Using Pivot Tables to Compare Data

An easy and risk-free way to compare data from two or more sources is by using a pivot table. In this tutorial I will demonstrate why you should add pivot table comparisons to your data analysis toolbox and forget about the inferior vlookup function.

Why VLOOKUP is not the best way to compare data sources

I regularly see people using vlookups to compare two sources of data. This can be problematic as you have to consider differences in the comparator fields or risk producing misleading analysis.

Take for example the monthly sales lists for a series of products.

If I take the July sales list and then use a vlookup formula to bring in the comparative sales value from August and September, I will run into problems because PRODUCT K and L didn’t appear on the sales report for July. In fact there are no months where all products appeared in the sales list.

So the VLOOKUP trick only allows me to compare data that is common between each list, which is not what I want.

People get around this problem by trying to identify a full list of products and then using this to perform their VLOOKUP method.

The other problem I have with the VLOOKUP method is that it is not very agile.

Let’s say you have produced a full list of products and then completed a VLOOKUP to bring in all the Sales Values for July to September, you present your table and are then asked – “That’s great but how does the Sales Volume compare?”

Now you have to go away and write another 3 VLOOKUP formulas to bring across the Activity figures as well. Your data will look something like this:

Once you’ve started building your data table like this you’ve lost the game as far as I’m concerned. Getting a chart off this data is tricky and performing any analysis is going to require you to write more formulas and before you know it, you will have a horizontal spreadsheet from hell. If you want to understand why I consider this to be ugly data, check out my tutorial that shows you how to prepare perfect source data for pivot tables.

How to compare data with Pivot Tables

First you need to stack your data sources and create a new column that indicates the basis of the comparison. In this case, the fundamental difference between the sources of the data is the Sales Month, so I want an additional column called Month.

Once you’ve stacked the data you are ready to pivot.

If you put your comparator filed in the column labels section you can see the corresponding values side by side and the benefits of the pivot table are immediately obvious when you look at the Product List – this now shows a complete product list across all 3 months. Any month missing from the original sale list shows up as a blank.

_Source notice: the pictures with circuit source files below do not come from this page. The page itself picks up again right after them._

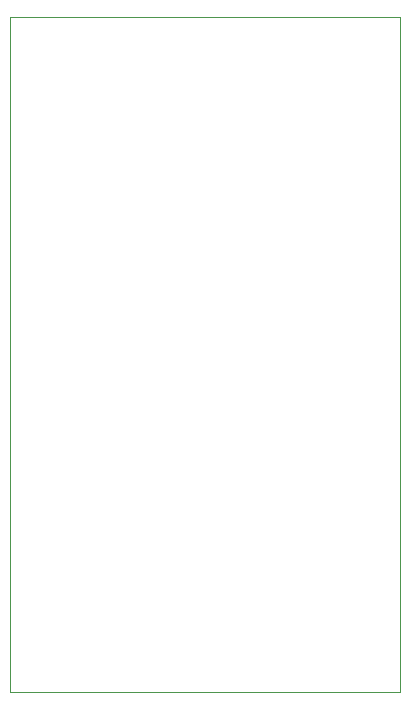
<source format=gbr>
%TF.GenerationSoftware,KiCad,Pcbnew,7.0.9*%
%TF.CreationDate,2023-12-24T18:40:11+00:00*%
%TF.ProjectId,GPIO2HUB75,4750494f-3248-4554-9237-352e6b696361,rev?*%
%TF.SameCoordinates,Original*%
%TF.FileFunction,Profile,NP*%
%FSLAX46Y46*%
G04 Gerber Fmt 4.6, Leading zero omitted, Abs format (unit mm)*
G04 Created by KiCad (PCBNEW 7.0.9) date 2023-12-24 18:40:11*
%MOMM*%
%LPD*%
G01*
G04 APERTURE LIST*
%TA.AperFunction,Profile*%
%ADD10C,0.100000*%
%TD*%
G04 APERTURE END LIST*
D10*
X93980000Y-50800000D02*
X93980000Y-48260000D01*
X127000000Y-48260000D02*
X127000000Y-50800000D01*
X93980000Y-104140000D02*
X93980000Y-105410000D01*
X127000000Y-104140000D02*
X127000000Y-105410000D01*
X93980000Y-48260000D02*
X127000000Y-48260000D01*
X93980000Y-104140000D02*
X93980000Y-50800000D01*
X127000000Y-105410000D02*
X93980000Y-105410000D01*
X127000000Y-50800000D02*
X127000000Y-104140000D01*
M02*

</source>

The other benefit of using pivot tables for data analysis is agility.

If you now want to compare activity volumes instead of values you can switch out SALES VALUE for SALES VOLUME in the Values section. You could even have both fields showing in the pivot table if you want to go crazy.

When it comes to actually performing some analysis, you can also use the pivot table directly rather than creating more columns of formulas. So for example I might want to see what the difference is between each months data. All we need to do here is to amend how the pivot table shows the values.

Access this by right clicking on the pivot table

It defaults to showing the data with No Calculation but there are many options. If we choose Difference From, we then have to choose a Base Field which in this case should be MONTH and then a Base Item.

If you leave the Base Item as (previous) it will show the following table with blanks in July (as we don’t have JUNE’s data) and data in August which represents difference between August and July and then data in September which is the difference between September and August.

If you actually wanted to see the differences between each month with July being the comparator month, you would just change the Base Item from (previous) to JULY

Hopefully you’ve seen enough to realise that the pivot table is a great tool for easily comparing datasets and that once you’ve taken the time to stack your data, you can slice and dice with ease.